We arrived at the port on Ios after a day and a half on the water. As the ferry ramp lowered like a giant whale opening its mouth, I could see the village rising from sea level all the way to the top of the cliffs. I took in my first view of the iconic, domed, white-washed houses set against the bright, blue sea and sky. My friends and I fell in love with the tiny, Greek island on the spot.
We were scheduled to stay on Ios for 4 days. We stayed for six weeks.
During our first night on the island, we discovered a bar named Homer’s Cave. Who could resist? The four of us walked in and sat at the bar. The three handsome bartenders behind the bar looked at us, and then each other, and grinned.

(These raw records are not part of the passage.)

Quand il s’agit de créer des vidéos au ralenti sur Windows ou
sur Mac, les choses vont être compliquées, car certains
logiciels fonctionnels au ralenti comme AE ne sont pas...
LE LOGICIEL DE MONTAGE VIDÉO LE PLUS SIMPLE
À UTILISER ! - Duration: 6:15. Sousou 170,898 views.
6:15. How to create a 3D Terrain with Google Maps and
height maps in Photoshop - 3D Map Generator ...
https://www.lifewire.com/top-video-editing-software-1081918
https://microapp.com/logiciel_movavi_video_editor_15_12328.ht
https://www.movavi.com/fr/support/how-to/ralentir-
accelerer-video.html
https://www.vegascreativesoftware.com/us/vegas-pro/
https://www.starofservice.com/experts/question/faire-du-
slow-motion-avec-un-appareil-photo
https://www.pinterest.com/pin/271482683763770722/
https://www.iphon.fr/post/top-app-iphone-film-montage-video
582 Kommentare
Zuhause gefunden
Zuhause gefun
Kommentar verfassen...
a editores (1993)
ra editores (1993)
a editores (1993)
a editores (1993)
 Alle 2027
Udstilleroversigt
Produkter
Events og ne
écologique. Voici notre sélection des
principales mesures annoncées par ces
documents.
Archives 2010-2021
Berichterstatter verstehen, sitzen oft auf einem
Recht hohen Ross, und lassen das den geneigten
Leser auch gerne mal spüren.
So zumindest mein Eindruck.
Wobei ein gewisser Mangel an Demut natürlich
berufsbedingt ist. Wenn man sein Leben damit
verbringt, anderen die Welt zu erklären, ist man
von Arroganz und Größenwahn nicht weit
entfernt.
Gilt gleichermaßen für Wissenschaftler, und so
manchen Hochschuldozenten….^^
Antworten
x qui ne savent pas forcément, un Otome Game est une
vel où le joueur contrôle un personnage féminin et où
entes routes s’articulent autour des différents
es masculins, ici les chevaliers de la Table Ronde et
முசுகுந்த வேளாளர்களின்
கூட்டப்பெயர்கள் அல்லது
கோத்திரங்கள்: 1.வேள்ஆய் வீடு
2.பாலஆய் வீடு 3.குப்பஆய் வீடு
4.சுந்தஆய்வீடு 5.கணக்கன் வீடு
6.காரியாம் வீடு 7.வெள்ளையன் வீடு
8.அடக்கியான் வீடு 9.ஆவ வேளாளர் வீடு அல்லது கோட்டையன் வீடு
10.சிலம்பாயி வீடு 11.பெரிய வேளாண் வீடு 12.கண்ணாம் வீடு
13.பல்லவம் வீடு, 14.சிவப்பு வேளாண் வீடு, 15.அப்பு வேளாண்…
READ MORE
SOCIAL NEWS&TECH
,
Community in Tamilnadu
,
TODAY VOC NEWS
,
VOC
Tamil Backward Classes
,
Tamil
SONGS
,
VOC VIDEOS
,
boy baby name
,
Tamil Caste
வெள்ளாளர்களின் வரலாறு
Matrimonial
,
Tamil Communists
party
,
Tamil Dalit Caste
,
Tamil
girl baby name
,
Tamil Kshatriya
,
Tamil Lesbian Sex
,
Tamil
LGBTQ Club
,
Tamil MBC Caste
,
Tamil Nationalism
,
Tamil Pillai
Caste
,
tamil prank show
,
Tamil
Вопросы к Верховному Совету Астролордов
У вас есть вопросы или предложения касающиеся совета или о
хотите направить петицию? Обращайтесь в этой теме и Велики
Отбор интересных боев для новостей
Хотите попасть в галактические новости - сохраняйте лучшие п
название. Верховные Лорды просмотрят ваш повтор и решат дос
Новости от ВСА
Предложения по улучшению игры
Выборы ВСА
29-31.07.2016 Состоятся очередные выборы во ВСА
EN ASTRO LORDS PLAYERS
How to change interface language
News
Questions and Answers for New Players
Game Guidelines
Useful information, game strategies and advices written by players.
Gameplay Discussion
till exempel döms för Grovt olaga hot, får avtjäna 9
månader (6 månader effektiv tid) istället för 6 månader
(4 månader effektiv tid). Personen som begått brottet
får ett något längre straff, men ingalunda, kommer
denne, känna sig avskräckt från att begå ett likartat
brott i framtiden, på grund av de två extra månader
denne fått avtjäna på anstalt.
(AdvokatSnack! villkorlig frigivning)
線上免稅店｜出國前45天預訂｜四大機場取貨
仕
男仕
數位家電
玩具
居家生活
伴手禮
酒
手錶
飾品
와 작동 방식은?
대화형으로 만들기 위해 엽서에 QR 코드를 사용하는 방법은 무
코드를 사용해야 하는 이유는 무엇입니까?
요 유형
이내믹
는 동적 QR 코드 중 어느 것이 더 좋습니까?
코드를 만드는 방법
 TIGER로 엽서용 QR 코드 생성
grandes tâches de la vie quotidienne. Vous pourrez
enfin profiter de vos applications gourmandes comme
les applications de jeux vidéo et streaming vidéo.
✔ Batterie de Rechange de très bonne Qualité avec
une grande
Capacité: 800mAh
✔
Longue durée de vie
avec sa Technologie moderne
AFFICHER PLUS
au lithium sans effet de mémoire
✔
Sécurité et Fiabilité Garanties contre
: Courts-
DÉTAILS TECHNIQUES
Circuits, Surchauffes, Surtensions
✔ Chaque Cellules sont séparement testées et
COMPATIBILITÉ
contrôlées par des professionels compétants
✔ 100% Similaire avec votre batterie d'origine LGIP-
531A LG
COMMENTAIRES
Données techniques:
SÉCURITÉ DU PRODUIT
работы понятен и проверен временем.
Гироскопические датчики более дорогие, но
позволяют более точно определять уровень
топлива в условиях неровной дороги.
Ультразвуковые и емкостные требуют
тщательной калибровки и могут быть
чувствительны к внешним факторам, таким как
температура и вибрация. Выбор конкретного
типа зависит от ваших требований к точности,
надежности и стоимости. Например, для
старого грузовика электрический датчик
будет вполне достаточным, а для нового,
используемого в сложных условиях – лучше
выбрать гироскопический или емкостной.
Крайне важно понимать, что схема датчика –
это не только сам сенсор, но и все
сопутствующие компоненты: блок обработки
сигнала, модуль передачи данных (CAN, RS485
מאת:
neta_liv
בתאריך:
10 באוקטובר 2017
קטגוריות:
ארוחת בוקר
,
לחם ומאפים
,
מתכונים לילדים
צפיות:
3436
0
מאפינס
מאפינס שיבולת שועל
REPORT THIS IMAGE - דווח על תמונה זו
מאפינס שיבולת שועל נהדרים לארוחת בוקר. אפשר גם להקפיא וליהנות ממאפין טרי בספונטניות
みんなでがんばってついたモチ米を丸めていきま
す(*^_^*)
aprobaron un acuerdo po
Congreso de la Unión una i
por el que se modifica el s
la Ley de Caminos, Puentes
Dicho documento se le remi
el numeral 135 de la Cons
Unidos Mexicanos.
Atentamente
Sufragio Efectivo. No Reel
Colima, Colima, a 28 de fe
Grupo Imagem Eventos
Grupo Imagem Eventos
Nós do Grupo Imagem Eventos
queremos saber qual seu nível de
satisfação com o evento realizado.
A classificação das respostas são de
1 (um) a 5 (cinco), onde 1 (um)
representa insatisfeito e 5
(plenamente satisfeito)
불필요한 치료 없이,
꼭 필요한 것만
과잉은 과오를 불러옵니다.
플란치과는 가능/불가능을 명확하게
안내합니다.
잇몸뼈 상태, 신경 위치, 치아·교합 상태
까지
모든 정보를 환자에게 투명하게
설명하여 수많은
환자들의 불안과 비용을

They suggested we try one of their favorite drinks, the B-52. 4 shot glasses were lined up on the bar, and they poured various liquids in each before lighting them on fire. As a recent college graduate who had subsisted mostly on beer, I was intrigued by this exotic concoction.
“Yamas!” we shouted to each other before blowing out the flames and knocking back the shots.
We sat for hours at the bar, talking with Elias, Lakis, and Mario. We were fast friends and had an immediate connection. They found our quartet of southern accents to be hilarious and indulged every request to play our favorite records. We danced and drank until the very early hours of the morning.
We returned the next night and the next.
We began meeting for coffee in the square in the mornings, for beer at the beach in the late afternoons, at Homer’s Cave at night, and then for dinner after the bar closed. We were inseparable. A fourth fellow who lived with Lakis, Giorgos, joined our clique.
Our itinerary-driven mindset for “seeing Europe” evaporated. Each time we made plans to leave the island and continue touring Europe, we conveniently missed the ferry. Ios was transforming us, and we loved how carefree and spontaneous we felt, as well as how deeply-immersed we were in the culture.
We left our cameras, maps, and guide books in our backpacks and lived like islanders instead of tourists.
One morning, Lakis invited us up to his house. We made the long, steep walk up the narrow paths and stairs to the house he shared with Giorgos. We walked in to find an open space comprising about 350 square feet and two, small bedrooms side by side. There were four items in the room: one small table, a couple of chairs, and a small sofa. Each bedroom had a small bed and a little table. There were a few books here and there.
It was the most incredible space I had ever seen.
As I sat down on the sofa, I realized how my life was overstuffed with things, and I was immediately aware of the weight and suffocation of those possessions. I loved the stark contrast of the energy in the small, sparsely-decorated house. Chi flowed without effort like the breezes that came through the windows. Something inside of me flipped over: could living truly be this simple and peaceful?
When I returned to the US, I tried to duplicate the energy of that house in my own living spaces (and was mostly successful at doing so when I lived in Boston and London). As the distance between that summer in Greece and my adult life grew wider, though, I let the culture of consumerism worm its way into my life and surroundings. Slowly, “stuff creep” invaded; each object sucked out just a bit more oxygen.
My senses had become dulled, and my creativity had a film over it like a Vaseline haze on a camera lens. Ideas bubbled under the surface, but couldn’t push through to my conscious mind without great effort. I felt blocked, stuck, lethargic, weighed down, and unable to carry thoughts and concepts through to crisp conclusions.
About five years ago, I snapped out of the fog and remembered that small house on the hill in Ios. I recalled the scene of watching Giorgos doing his bookkeeping on the tiny table with only a pen and spiral notebook.
I decided to clean house.
Letting go of a lifetime of accumulation took me several passes. Eventually, I arrived at where I am now–owning very few possessions. My standard for how much stuff to have is this: if someone were to come to my door and say I had to leave in six hours, I could pack everything up and be gone. Everything.
There truly is a magic to living lightly.
Not unlike the decision some entrepreneurs make to dress in the same clothes each day in order to preserve mental bandwidth, focus, and energy (Mark Zuckerberg, for example), I have found owning fewer things has a direct correlation to my having better access to my creativity.
I am also convinced one’s joyful relationship to others and to one’s self is heightened. I no longer seek to surround myself with things; I seek experiences and personal connections.
There is a beautiful scene in the documentary of Gore Vidal’s life, The United States of Amnesia. Gore is seated at his desk in his house in Ravello. He notes that when he arrived decades before, there wasn’t much in the house, except for a desk and a chair–the very desk and chair he has used to write several books over the years.
I couldn’t help but recall the image of Giorgos crouched over the table with his spiral notebook. I realized that the tools we need for creating are simple; it is our spaces that we must liberate in order to tap fully into what we are capable of.